Madagascar entre le dynamisme et le mora-mora

I. - Une paix politique certaine

Existe-t-il ailleurs si belle lumière que celle de l'Imerina en hiver ? Une lumière précise et chaude qui, vers le soir, vernit d'une couche d'or les collines, les rizières et Tananarive. Le vert aigu du riz naissant chante sur l'ocre rouge des diguettes et, couronnée d'argent par le palais de la Reine, la ville se dresse dans une apothéose de jasmin de Corse et de bougainvillées.

Pourtant, ce paysage de gloire est triste. Tristes, ces villages pressés autour de leurs deux églises, la catholique et la protestante. Tristes, les tanety (collines)4soutachées de banquettes au long des courbes de niveau. Triste, la ville elle-même, avec son marché muet sous une carapace de parasols blancs, avec ces maisons à pignon serrées les unes par-dessus les autres en une perspective de « naïf ». Une mélancolie pèse jusque sur les étals de fleurs qui, le vendredi, s'écoulent par l'avenue de l'Indépendance en un fleuve multicolore.

Madagascar est un pays de paix. Le voyageur qui a longueur d'année, passe d’États troublés en États révoltés en éprouve un soulagement. Je n'étais pas revenu depuis trois ans. Peu de changements dans l'économie. Une grande stabilité, sans doute un peu sommeillante, en politique. Ce sera devant l'Histoire un singulier mérite, pour le président Tsiranana5, d'avoir, sans aucun heurt, fait doubler le cap de l'indépendance à un pays dont on nous assurait qu'elle y serait le signal d'une guerre tribale. Depuis dix ans, Madagascar vit dans le calme. Peu à peu, certaines de ses plaies, comme l'affreux cloaque d'Isotry, le bas faubourg de Tananarive, se guérissent. Tout cela se fait sans fracas, sans ostentation. Ce pays un peu bourgeois est discret.

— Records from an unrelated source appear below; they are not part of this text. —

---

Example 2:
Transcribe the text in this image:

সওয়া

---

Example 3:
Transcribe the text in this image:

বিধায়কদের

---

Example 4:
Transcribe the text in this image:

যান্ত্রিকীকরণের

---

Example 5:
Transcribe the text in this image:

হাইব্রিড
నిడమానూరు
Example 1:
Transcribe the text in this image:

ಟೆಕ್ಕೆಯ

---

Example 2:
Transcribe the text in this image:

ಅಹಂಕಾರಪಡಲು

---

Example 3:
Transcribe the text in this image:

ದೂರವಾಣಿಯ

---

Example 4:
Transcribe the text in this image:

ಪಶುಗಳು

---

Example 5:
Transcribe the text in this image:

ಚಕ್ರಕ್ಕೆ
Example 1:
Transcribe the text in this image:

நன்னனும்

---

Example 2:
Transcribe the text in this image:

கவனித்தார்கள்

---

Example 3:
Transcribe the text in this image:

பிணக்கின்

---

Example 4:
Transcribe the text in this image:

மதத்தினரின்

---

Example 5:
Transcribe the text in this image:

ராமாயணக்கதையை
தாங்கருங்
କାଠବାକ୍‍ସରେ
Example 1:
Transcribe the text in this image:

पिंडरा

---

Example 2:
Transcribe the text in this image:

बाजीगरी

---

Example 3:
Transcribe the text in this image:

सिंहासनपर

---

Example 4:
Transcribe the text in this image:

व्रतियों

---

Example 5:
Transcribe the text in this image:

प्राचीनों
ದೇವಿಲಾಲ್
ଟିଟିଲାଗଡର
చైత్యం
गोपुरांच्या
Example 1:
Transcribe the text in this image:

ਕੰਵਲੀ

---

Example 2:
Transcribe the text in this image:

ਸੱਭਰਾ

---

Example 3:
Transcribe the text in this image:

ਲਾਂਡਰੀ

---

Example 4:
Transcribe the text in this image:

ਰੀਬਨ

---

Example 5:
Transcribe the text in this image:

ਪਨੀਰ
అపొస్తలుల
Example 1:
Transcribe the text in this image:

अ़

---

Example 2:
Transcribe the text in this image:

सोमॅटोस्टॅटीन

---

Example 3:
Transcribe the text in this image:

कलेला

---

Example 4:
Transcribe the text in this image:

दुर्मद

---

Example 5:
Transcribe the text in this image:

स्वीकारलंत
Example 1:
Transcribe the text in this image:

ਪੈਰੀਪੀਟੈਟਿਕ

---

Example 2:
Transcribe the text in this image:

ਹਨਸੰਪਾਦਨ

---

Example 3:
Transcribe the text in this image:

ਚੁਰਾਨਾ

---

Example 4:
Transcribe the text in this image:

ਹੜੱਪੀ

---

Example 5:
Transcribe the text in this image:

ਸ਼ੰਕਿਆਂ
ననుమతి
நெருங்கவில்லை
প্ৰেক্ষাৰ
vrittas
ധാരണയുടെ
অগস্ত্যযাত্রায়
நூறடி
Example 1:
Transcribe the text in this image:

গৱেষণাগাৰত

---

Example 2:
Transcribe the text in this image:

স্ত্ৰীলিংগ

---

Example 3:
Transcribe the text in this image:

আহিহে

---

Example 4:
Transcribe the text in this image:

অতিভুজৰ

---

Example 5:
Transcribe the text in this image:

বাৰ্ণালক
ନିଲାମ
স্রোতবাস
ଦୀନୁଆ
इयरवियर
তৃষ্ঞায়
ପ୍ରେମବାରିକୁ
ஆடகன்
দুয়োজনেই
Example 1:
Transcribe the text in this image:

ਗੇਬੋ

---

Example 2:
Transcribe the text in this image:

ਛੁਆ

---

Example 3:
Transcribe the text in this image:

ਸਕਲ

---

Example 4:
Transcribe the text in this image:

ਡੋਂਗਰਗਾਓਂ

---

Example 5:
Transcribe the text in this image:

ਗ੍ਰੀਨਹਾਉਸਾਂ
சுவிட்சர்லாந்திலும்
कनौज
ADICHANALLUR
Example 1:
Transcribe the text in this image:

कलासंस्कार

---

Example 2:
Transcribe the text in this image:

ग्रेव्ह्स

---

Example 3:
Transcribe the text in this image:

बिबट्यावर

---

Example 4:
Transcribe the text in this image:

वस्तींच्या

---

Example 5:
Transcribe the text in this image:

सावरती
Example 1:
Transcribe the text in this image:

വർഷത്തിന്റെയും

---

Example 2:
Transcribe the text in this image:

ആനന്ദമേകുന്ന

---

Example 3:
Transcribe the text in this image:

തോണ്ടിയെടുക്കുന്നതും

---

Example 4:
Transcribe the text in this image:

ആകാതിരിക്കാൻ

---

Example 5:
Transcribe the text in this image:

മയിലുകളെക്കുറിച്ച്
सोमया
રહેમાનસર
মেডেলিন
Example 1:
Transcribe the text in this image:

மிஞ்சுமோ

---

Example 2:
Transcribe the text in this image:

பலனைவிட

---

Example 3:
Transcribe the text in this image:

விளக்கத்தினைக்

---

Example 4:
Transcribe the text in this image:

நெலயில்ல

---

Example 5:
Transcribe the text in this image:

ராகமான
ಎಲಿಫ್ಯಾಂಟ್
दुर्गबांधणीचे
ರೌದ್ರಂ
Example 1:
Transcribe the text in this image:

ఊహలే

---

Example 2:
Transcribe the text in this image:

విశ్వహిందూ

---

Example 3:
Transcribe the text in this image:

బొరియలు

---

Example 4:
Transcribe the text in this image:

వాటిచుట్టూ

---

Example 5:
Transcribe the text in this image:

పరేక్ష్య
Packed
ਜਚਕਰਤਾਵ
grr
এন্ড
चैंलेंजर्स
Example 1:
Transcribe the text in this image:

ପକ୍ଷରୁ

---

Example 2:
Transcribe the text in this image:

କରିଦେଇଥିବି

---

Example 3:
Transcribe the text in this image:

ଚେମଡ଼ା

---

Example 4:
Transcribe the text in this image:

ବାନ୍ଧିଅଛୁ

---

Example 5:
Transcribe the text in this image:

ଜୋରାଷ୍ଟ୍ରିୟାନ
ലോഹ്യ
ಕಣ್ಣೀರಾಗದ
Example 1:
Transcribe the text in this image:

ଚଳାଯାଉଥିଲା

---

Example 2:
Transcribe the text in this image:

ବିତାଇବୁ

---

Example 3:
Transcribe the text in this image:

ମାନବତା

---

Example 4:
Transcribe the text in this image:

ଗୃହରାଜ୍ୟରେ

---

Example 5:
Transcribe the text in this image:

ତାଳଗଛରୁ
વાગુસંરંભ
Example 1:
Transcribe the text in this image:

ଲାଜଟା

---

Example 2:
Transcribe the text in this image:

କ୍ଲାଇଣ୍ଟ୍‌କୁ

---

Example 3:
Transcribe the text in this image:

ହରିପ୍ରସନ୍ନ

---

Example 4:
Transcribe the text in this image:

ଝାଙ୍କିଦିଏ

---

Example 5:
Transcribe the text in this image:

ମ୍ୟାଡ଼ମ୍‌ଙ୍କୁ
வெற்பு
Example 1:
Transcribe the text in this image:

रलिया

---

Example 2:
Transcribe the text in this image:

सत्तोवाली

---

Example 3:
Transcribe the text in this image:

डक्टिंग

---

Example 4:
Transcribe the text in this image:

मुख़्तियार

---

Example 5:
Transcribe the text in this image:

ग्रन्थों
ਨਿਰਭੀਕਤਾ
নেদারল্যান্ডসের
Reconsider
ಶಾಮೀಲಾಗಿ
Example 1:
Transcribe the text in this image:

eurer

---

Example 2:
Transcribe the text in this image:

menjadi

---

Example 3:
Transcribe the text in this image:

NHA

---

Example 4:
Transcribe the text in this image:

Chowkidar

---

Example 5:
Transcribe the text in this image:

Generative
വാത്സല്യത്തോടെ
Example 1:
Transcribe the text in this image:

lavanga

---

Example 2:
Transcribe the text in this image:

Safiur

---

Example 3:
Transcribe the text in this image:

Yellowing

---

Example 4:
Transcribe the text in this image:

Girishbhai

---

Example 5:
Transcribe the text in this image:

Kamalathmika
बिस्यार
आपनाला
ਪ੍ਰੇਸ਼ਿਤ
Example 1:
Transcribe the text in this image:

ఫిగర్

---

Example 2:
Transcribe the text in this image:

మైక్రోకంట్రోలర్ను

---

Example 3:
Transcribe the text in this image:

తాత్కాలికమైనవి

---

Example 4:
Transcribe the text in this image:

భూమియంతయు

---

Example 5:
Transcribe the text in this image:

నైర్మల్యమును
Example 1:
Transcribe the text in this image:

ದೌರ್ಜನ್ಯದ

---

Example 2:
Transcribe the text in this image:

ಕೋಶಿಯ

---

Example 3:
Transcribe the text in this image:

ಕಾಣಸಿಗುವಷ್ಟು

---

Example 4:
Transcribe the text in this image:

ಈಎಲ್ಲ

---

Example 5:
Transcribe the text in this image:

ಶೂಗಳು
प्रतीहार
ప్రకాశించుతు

Difficile équilibre ethnique

Cela veut-il dire que, même sur le plan de la politique, Madagascar ne connaît pas de problèmes ? L'île renferme trop de contradictions pour qu'il en puisse aller ainsi ; quoique les différences ethniques n'empêchent pas l'unité malgache, elles n'en constituent pas moins le ferment de la vie politique et sont à l'origine de tous ses problèmes.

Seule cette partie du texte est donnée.